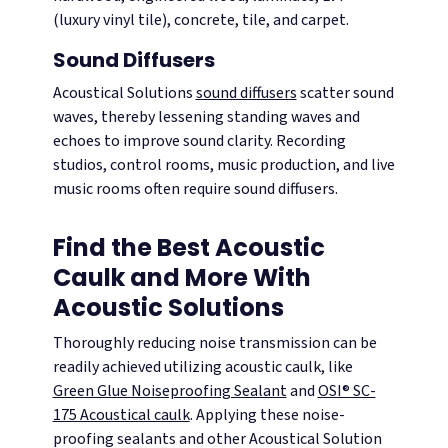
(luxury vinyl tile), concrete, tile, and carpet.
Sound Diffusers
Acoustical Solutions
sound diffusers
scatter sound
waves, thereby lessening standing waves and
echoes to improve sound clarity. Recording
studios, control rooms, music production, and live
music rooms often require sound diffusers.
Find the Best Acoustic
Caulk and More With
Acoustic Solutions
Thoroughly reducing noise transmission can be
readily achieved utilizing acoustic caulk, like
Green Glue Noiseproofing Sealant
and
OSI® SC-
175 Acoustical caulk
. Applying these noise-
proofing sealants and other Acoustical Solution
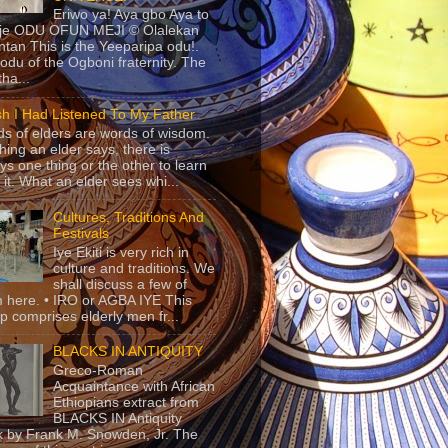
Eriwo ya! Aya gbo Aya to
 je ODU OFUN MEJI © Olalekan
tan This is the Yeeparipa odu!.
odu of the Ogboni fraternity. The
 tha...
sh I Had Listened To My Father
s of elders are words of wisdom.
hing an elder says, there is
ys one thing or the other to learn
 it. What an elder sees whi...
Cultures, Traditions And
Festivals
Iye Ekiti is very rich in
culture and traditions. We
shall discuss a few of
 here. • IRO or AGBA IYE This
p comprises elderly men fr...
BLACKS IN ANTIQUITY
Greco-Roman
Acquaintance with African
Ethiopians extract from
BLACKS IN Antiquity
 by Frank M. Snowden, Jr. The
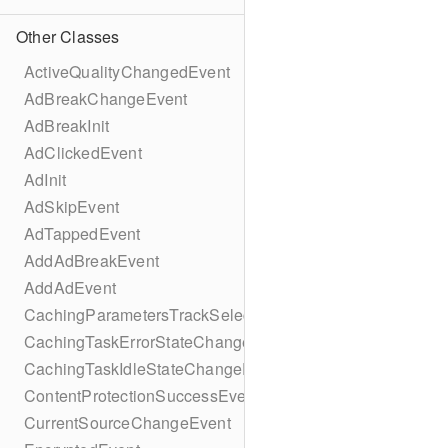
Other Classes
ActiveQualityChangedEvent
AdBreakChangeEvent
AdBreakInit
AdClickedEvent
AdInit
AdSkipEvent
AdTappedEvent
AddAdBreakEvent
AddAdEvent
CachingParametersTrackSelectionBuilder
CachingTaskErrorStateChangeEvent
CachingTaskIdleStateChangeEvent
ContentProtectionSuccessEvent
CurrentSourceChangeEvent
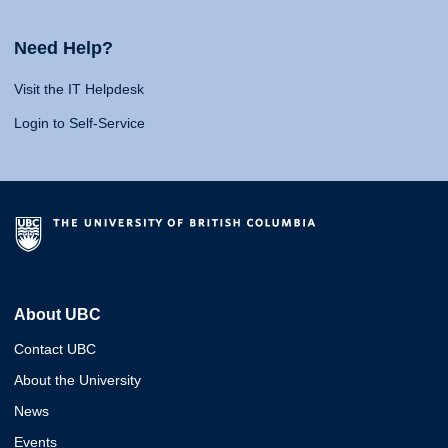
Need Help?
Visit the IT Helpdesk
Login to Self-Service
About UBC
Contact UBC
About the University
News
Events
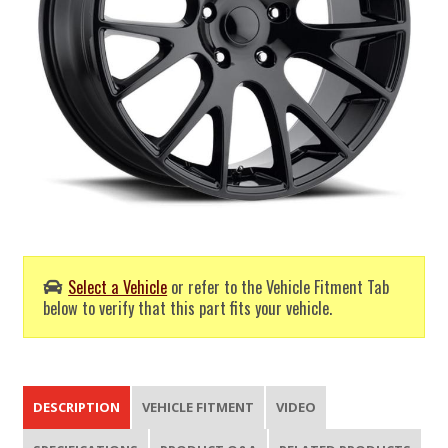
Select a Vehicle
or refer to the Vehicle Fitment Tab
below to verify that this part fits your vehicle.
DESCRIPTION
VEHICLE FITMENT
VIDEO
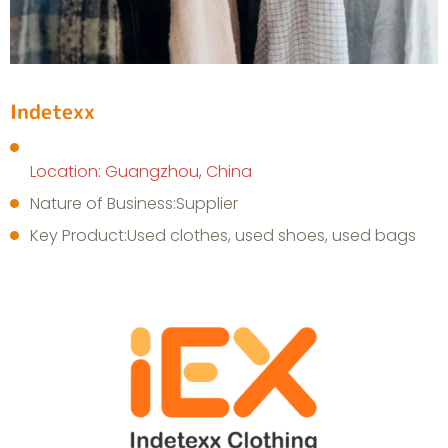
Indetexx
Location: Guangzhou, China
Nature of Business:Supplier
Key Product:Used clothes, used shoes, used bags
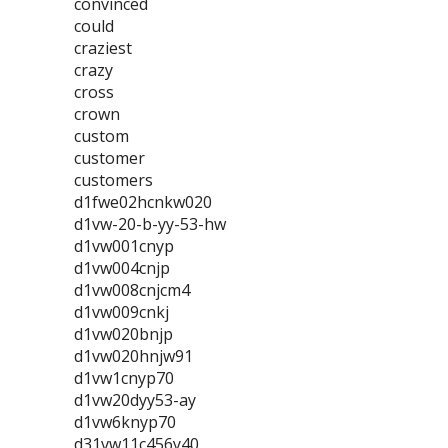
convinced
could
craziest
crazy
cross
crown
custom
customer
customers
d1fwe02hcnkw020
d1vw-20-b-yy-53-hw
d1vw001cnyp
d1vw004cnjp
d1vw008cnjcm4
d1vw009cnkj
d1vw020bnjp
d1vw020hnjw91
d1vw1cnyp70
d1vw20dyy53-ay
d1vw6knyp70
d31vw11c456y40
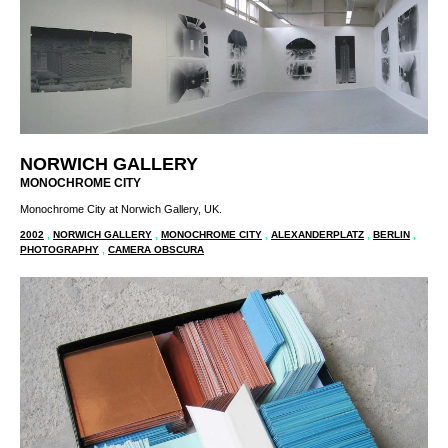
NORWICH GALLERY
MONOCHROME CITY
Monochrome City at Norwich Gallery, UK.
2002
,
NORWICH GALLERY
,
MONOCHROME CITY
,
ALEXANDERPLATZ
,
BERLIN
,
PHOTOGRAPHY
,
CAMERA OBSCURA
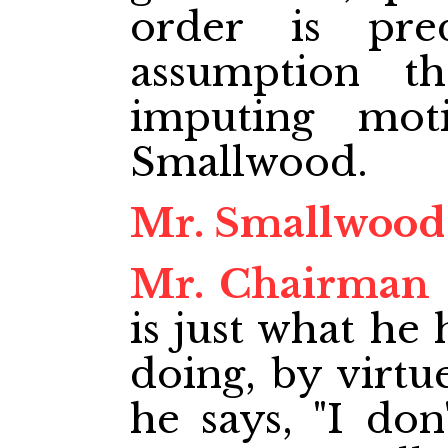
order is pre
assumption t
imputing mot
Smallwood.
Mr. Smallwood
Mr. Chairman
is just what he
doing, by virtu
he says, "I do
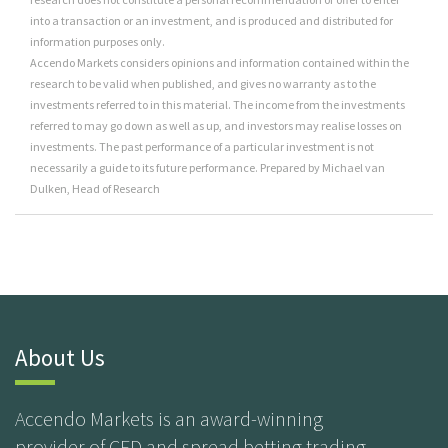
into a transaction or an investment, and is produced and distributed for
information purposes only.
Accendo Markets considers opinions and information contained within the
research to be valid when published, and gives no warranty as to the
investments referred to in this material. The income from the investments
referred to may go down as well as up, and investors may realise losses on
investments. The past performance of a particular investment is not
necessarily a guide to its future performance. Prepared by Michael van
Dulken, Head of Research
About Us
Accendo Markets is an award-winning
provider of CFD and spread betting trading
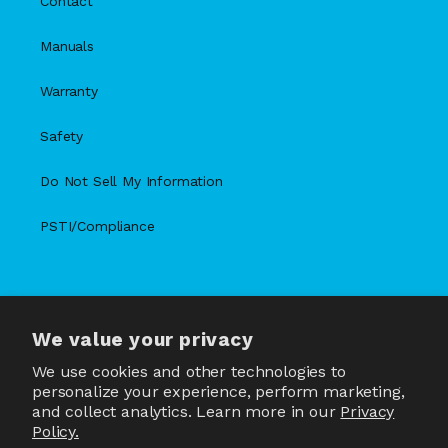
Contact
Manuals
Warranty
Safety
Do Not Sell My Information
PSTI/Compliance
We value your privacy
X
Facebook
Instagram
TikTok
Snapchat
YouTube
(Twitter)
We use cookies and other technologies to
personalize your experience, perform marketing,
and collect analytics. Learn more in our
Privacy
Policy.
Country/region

What you have to do:
Select every line in the entries above that contains the word "says", and copy each of those lines.

Answer for the task:
hing an elder says, there is
he says, "I do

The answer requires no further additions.